Directions >>
Only the lines from the one containing "(.a(stage3_out), .b(stage4_out), .en(clk), .out(stage5_out));" through the end of the data belong in the answer; reproduce them exactly.

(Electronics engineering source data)

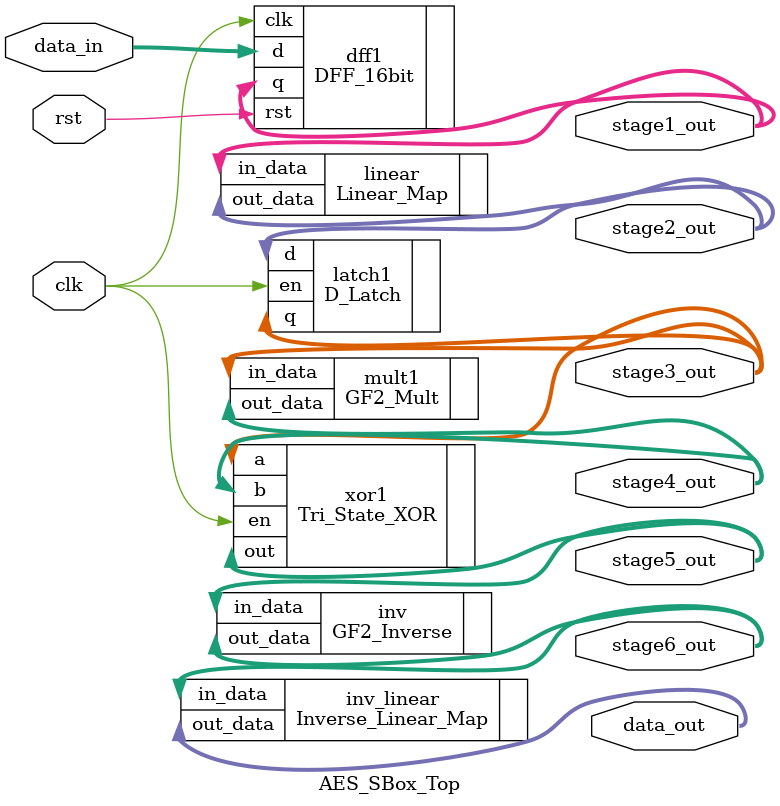
<source format=v>
module AES_SBox_Top (
    input wire clk,
    input wire rst,
    input wire [15:0] data_in,
    output wire [15:0] data_out,
    output wire [15:0] stage1_out, stage2_out, stage3_out, stage4_out, stage5_out, stage6_out
);
    
    DFF_16bit dff1 (.clk(clk), .rst(rst), .d(data_in), .q(stage1_out));
    Linear_Map linear (.in_data(stage1_out), .out_data(stage2_out));
    D_Latch latch1 (.d(stage2_out), .en(clk), .q(stage3_out));
    GF2_Mult mult1 (.in_data(stage3_out), .out_data(stage4_out));
    Tri_State_XOR xor1 (.a(stage3_out), .b(stage4_out), .en(clk), .out(stage5_out));
    GF2_Inverse inv (.in_data(stage5_out), .out_data(stage6_out));
    Inverse_Linear_Map inv_linear (.in_data(stage6_out), .out_data(data_out));
endmodule


</source>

Task result >>
    Tri_State_XOR xor1 (.a(stage3_out), .b(stage4_out), .en(clk), .out(stage5_out));
    GF2_Inverse inv (.in_data(stage5_out), .out_data(stage6_out));
    Inverse_Linear_Map inv_linear (.in_data(stage6_out), .out_data(data_out));
endmodule


</source>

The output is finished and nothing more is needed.